# TASK GOAL:
In your answer, give each entry again exactly as it appears.

(Beginning of LISTED ENTRIES)

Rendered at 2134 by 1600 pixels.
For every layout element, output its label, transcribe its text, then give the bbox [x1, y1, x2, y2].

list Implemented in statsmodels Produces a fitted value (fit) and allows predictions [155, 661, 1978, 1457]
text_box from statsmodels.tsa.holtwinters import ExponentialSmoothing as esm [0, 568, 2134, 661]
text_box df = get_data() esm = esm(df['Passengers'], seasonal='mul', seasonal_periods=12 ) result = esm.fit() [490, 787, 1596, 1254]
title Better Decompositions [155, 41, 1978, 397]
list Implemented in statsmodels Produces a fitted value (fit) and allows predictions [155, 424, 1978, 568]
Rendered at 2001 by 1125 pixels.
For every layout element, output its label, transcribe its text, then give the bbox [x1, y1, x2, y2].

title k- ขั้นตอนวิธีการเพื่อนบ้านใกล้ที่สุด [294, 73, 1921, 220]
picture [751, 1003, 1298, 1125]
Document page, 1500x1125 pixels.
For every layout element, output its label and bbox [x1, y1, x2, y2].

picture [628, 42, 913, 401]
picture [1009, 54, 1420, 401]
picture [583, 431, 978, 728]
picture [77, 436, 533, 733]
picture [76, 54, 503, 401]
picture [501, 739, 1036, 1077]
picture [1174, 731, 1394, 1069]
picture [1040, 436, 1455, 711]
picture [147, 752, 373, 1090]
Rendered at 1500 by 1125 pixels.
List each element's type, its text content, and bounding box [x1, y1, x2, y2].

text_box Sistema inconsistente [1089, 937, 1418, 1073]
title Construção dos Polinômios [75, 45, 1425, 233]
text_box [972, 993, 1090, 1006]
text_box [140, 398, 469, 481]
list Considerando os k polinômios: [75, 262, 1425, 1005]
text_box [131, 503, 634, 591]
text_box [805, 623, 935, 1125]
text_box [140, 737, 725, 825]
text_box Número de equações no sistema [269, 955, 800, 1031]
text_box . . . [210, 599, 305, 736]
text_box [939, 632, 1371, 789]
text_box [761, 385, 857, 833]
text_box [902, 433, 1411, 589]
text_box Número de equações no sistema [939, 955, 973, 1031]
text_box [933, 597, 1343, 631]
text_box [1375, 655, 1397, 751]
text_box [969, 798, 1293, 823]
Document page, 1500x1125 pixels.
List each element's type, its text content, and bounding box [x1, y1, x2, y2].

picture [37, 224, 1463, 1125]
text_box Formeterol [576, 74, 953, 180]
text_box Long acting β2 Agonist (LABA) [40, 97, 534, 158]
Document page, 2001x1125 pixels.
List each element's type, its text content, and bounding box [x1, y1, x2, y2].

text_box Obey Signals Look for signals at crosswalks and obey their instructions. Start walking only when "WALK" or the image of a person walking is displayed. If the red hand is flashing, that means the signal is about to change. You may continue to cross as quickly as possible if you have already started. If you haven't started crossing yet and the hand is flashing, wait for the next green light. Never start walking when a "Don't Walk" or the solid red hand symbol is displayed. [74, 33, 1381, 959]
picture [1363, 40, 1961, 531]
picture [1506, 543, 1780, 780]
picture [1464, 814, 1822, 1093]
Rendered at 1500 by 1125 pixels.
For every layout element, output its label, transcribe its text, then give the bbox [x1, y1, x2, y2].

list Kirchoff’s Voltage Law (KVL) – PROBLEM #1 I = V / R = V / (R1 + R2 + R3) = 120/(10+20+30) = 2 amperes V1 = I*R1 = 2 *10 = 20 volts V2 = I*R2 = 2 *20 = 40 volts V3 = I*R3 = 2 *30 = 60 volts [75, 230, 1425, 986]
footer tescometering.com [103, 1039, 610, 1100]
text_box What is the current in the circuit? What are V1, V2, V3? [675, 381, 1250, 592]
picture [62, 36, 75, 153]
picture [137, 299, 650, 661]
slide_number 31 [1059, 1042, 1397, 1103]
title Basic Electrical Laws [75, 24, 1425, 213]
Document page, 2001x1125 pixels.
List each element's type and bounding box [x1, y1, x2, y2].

(End of LISTED ENTRIES)

# EXERCISE OUTPUT:
Rendered at 2134 by 1600 pixels.
For every layout element, output its label, transcribe its text, then give the bbox [x1, y1, x2, y2].

list Implemented in statsmodels Produces a fitted value (fit) and allows predictions [155, 661, 1978, 1457]
text_box from statsmodels.tsa.holtwinters import ExponentialSmoothing as esm [0, 568, 2134, 661]
text_box df = get_data() esm = esm(df['Passengers'], seasonal='mul', seasonal_periods=12 ) result = esm.fit() [490, 787, 1596, 1254]
title Better Decompositions [155, 41, 1978, 397]
list Implemented in statsmodels Produces a fitted value (fit) and allows predictions [155, 424, 1978, 568]
Rendered at 2001 by 1125 pixels.
For every layout element, output its label, transcribe its text, then give the bbox [x1, y1, x2, y2].

title k- ขั้นตอนวิธีการเพื่อนบ้านใกล้ที่สุด [294, 73, 1921, 220]
picture [751, 1003, 1298, 1125]
Document page, 1500x1125 pixels.
For every layout element, output its label and bbox [x1, y1, x2, y2].

picture [628, 42, 913, 401]
picture [1009, 54, 1420, 401]
picture [583, 431, 978, 728]
picture [77, 436, 533, 733]
picture [76, 54, 503, 401]
picture [501, 739, 1036, 1077]
picture [1174, 731, 1394, 1069]
picture [1040, 436, 1455, 711]
picture [147, 752, 373, 1090]
Rendered at 1500 by 1125 pixels.
List each element's type, its text content, and bounding box [x1, y1, x2, y2].

text_box Sistema inconsistente [1089, 937, 1418, 1073]
title Construção dos Polinômios [75, 45, 1425, 233]
text_box [972, 993, 1090, 1006]
text_box [140, 398, 469, 481]
list Considerando os k polinômios: [75, 262, 1425, 1005]
text_box [131, 503, 634, 591]
text_box [805, 623, 935, 1125]
text_box [140, 737, 725, 825]
text_box Número de equações no sistema [269, 955, 800, 1031]
text_box . . . [210, 599, 305, 736]
text_box [939, 632, 1371, 789]
text_box [761, 385, 857, 833]
text_box [902, 433, 1411, 589]
text_box Número de equações no sistema [939, 955, 973, 1031]
text_box [933, 597, 1343, 631]
text_box [1375, 655, 1397, 751]
text_box [969, 798, 1293, 823]
Document page, 1500x1125 pixels.
List each element's type, its text content, and bounding box [x1, y1, x2, y2].

picture [37, 224, 1463, 1125]
text_box Formeterol [576, 74, 953, 180]
text_box Long acting β2 Agonist (LABA) [40, 97, 534, 158]
Document page, 2001x1125 pixels.
List each element's type, its text content, and bounding box [x1, y1, x2, y2].

text_box Obey Signals Look for signals at crosswalks and obey their instructions. Start walking only when "WALK" or the image of a person walking is displayed. If the red hand is flashing, that means the signal is about to change. You may continue to cross as quickly as possible if you have already started. If you haven't started crossing yet and the hand is flashing, wait for the next green light. Never start walking when a "Don't Walk" or the solid red hand symbol is displayed. [74, 33, 1381, 959]
picture [1363, 40, 1961, 531]
picture [1506, 543, 1780, 780]
picture [1464, 814, 1822, 1093]
Rendered at 1500 by 1125 pixels.
For every layout element, output its label, transcribe its text, then give the bbox [x1, y1, x2, y2].

list Kirchoff’s Voltage Law (KVL) – PROBLEM #1 I = V / R = V / (R1 + R2 + R3) = 120/(10+20+30) = 2 amperes V1 = I*R1 = 2 *10 = 20 volts V2 = I*R2 = 2 *20 = 40 volts V3 = I*R3 = 2 *30 = 60 volts [75, 230, 1425, 986]
footer tescometering.com [103, 1039, 610, 1100]
text_box What is the current in the circuit? What are V1, V2, V3? [675, 381, 1250, 592]
picture [62, 36, 75, 153]
picture [137, 299, 650, 661]
slide_number 31 [1059, 1042, 1397, 1103]
title Basic Electrical Laws [75, 24, 1425, 213]
Document page, 2001x1125 pixels.
List each element's type and bounding box [x1, y1, x2, y2].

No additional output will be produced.